Judith Atkinson shares some thoughts on designing for babies, young children and their caregivers.

Since becoming a parent, I have gained a new perspective on how people with differing needs experience a leisure building, and a deeper understanding of some of the perceived and real obstacles that people face when they are a caregiver for a young child. I hope to use my experiences to better inform our designs at GT3 Architects and to encourage a discussion about other accessibility issues that users face which could be greatly improved with a more considered approach at design stage.

I learnt some new skills while I have been away on Maternity Leave, namely, sleeping for short periods of time and how to change a nappy in under ten seconds! I also now have a new understanding and perspective on accessibility in leisure buildings.

I hope to share my experience with you now in an attempt at raising awareness of the challenges that caregivers face when visiting a building with a young child or baby.

On a recent trip to a leisure centre which has just been refurbished, I was confronted with a few challenges which made me think about the way that we design buildings and what we could do to improve the quality of the experience for people who are looking after a baby or young child.

This was the first swimming trip I had made which was just the baby and I as I have been reluctant to ‘take the plunge’. I love swimming and I am confident in the water, but it is getting ready to go in the water and then getting dried after which has made me really anxious about taking Thomas by myself. It is much easier with the luxury of two adults to one child.

Firstly, I had to take the buggy into the wet change area. Thomas is too wriggly and heavy to hold whilst I am getting ready to swim so he must sit in his buggy whilst I do this. Once I was ready, I could then get him ready, however there were no baby change units in any of the cubicles, they were all in the main circulation zone. In the chaos of getting a baby (who will not lie down on a baby change unit, he will always try to stand up) my buggy was getting in the way of people trying to make their way over to the pool. I have also learnt more about the importance of the height of baby change units. Too low and you break your back whilst bending over, too high and you cannot use your full strength to keep you baby as still as possible whilst you change them. Anyone who has looked after a baby before will know they can summon the strength of The Hulk when they are in the mood.
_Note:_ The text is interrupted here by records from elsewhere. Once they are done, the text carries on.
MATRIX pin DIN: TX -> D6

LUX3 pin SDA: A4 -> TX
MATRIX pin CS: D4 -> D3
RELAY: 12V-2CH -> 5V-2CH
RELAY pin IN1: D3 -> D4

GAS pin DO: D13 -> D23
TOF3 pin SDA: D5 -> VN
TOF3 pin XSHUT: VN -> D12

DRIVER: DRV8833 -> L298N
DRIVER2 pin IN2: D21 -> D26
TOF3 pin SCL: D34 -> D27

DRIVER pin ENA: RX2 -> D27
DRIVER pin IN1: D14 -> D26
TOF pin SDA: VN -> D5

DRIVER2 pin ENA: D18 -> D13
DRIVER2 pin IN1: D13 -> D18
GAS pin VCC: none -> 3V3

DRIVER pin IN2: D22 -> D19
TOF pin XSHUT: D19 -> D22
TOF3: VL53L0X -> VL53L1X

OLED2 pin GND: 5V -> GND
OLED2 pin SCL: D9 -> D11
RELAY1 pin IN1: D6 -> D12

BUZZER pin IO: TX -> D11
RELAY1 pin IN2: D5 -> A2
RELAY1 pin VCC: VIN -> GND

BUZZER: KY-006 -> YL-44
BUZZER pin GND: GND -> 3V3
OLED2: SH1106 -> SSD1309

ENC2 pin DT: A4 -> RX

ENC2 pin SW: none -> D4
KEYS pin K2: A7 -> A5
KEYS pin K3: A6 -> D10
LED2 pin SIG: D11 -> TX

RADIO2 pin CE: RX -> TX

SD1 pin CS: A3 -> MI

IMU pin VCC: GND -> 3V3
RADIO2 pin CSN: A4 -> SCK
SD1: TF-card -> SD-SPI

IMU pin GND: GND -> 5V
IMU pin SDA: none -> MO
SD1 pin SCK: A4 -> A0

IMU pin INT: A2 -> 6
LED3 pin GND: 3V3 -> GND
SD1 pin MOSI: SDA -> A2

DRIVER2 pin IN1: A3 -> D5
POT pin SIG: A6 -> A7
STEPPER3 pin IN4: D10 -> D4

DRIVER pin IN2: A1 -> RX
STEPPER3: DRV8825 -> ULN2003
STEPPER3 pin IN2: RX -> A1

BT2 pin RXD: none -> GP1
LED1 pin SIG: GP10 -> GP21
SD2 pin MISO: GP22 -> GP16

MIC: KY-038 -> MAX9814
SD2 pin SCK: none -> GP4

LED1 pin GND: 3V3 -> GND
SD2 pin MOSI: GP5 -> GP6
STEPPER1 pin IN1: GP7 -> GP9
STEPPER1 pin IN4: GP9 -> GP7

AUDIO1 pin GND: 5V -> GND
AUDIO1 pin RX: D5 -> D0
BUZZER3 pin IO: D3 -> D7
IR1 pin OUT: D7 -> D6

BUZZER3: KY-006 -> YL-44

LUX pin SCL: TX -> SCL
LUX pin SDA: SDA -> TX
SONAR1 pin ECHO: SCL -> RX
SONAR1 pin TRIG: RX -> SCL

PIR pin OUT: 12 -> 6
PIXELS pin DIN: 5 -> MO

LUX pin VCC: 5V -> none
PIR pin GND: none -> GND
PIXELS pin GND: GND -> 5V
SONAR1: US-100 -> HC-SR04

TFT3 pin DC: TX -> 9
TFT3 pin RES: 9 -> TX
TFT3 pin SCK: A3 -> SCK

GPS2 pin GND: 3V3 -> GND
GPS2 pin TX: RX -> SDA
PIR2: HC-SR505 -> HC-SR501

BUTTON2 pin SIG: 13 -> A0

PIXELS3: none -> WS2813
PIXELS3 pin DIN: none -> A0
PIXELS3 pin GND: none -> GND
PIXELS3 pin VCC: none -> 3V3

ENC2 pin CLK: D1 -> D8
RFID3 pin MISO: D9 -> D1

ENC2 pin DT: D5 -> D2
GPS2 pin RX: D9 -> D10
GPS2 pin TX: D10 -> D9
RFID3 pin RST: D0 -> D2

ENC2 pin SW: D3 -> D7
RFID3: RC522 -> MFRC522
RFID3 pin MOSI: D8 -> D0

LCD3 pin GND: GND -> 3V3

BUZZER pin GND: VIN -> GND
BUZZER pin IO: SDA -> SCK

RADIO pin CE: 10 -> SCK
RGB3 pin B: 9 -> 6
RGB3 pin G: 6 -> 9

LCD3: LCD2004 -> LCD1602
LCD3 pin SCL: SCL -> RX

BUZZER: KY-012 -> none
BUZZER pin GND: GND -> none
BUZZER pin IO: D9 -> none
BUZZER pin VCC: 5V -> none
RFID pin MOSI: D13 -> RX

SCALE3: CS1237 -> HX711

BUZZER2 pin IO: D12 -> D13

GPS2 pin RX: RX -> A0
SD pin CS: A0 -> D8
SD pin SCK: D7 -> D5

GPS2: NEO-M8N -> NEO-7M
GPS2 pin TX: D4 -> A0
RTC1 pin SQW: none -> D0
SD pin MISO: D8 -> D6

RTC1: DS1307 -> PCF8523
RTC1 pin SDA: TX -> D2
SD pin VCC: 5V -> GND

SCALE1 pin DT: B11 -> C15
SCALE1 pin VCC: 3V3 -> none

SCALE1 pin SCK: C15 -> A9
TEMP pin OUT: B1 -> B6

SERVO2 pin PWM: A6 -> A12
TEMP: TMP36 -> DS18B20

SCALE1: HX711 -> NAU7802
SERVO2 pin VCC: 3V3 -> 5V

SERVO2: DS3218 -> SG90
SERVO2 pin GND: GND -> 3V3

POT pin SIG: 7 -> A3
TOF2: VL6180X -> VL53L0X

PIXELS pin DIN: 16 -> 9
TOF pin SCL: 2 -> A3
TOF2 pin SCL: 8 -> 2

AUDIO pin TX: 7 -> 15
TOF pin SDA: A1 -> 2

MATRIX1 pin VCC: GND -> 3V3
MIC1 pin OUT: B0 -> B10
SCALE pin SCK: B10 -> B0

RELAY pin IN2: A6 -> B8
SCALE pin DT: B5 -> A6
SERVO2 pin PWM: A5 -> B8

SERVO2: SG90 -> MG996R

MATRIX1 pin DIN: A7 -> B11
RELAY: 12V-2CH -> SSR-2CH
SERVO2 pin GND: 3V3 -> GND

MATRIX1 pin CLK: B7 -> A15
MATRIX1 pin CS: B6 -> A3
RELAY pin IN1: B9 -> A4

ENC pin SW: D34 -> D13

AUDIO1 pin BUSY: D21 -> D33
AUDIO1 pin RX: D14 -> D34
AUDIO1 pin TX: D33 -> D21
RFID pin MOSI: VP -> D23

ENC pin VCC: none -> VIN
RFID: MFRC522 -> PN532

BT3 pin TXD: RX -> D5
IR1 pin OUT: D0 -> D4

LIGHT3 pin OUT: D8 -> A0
I then had the task of getting my things in a locker whilst carrying Thomas and folding down a buggy which by some miracle fit into a bottom locker – lucky, as there was no buggy store that I could see. Some of our projects locate the buggy store outside of the wet change village, but in my experience, you need the buggy with you until the very last moment. I would take it into the pool with me if it was socially and hygienically acceptable!

It is quite impossible to hold a baby whilst also getting in and out of swim wear – especially if this baby is screaming its little adorable head off, as they so often do. If the buggy store in this particular leisure centre is located outside of the wet change village there is a zero percent chance I would have ever found it as I was absolutely not taking my mum bod outside of the relative safety of the area where everyone else is also in swimwear.

The swimming experience in itself was fun. I appreciated the attempt at the child friendly atmosphere that was created by some toys on the walls, slides and splashy water features. This is a big U-turn from my pre-child feelings about swimming pools. I used to like straight lines and 25m lanes, but now I am learning that there sometimes is a time and a place for some fun design ideas especially when it comes to stimulating and entertaining babies.

After doing a quick google search on the matter it seems as though there is a lot of research and guidance on what you would expect to find, designing spaces for children’s emotional and physical needs, designing for behavioural issues, designing for safety… All of which is (rightly so) aimed at designing spaces to positively affect a child. From this point, I will spend more time searching if guidance is available for the caregiver’s physical needs when experiencing a space with a baby or small child.

It is the finer details in our designs that really can make all the difference for all types of caregivers and it is imperative that we work together to share our own experiences to allow us to design buildings that better serve the community.